HOW WILL YOUR CLIENTS GET TO WHERE THEY WANT TO GO? WHAT IS YOUR PROCESS?

This is a bit of a tough question because every client requires a fresh approach. The end goal is for you to love yourself and share your story but everyone’s means to that end is going to look a little different. The first step is to expose the narrative that is causing you discomfort. If, after our initial consult, I don’t think I can help you I will tell you. If I choose to work with you it means that I feel confident that I can meet you where you are and walk with you as you learn to love and share your story.

 

WHAT HAPPENS BETWEEN SESSIONS TO MAINTAIN MOMENTUM? 
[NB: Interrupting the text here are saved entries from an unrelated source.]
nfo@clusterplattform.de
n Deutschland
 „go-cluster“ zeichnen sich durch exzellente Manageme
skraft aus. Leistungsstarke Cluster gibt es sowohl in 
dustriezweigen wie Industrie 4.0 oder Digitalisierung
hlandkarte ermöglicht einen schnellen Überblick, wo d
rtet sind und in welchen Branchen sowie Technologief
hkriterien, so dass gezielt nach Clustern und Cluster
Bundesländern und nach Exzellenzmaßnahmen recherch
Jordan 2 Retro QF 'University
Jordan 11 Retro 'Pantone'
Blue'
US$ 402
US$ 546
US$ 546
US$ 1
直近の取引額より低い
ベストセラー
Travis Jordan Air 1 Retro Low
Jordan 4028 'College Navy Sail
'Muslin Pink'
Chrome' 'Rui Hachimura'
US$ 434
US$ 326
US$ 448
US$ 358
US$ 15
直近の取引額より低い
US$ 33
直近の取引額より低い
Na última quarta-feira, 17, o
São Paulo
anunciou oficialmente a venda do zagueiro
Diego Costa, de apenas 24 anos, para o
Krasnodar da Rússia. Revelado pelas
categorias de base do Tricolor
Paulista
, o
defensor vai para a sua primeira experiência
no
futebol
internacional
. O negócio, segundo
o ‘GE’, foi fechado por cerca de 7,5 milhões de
Clients are often given homework – reading assignments, things to watch, things to think about, writing exercises – with the goal being repetition. Positivity needs to be brought in consistently if we are going to combat the negative storm we’ve been facing. I’m also available to my clients at all times via text message and I respond as able.

 

WHAT NEW CAPABILITIES DO YOUR CLIENTS GAIN?
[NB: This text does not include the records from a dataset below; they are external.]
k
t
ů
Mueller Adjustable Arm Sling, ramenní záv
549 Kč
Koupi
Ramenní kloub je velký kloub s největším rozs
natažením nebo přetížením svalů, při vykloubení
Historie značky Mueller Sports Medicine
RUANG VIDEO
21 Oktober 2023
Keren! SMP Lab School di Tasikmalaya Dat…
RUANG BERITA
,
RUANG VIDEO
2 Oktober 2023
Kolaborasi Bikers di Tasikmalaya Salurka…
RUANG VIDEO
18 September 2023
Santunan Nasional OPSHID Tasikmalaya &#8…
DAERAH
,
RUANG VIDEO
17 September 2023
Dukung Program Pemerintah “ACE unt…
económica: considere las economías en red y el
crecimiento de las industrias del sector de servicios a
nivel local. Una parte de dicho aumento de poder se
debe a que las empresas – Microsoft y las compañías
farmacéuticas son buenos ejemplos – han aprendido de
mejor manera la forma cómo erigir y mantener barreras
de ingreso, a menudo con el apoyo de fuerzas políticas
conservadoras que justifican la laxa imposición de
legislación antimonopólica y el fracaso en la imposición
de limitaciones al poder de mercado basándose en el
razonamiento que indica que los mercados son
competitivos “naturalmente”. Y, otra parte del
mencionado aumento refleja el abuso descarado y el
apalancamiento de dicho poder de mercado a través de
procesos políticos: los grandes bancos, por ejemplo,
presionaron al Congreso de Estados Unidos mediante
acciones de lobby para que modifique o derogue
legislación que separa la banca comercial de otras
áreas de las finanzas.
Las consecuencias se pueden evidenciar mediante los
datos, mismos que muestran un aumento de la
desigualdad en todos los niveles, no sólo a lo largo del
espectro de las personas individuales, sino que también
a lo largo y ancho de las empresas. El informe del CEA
My clients gain the ability to cope better and to choose contentment in place of suffering. Suffering turns out to be optional once we’re on what I like to call “the other side.” When we’re living in the shade of our negative story it can be hard to see the sunlight but that doesn’t mean that the sunlight isn’t there. What if we could feel and experience the shade but step into the sunlight anyway?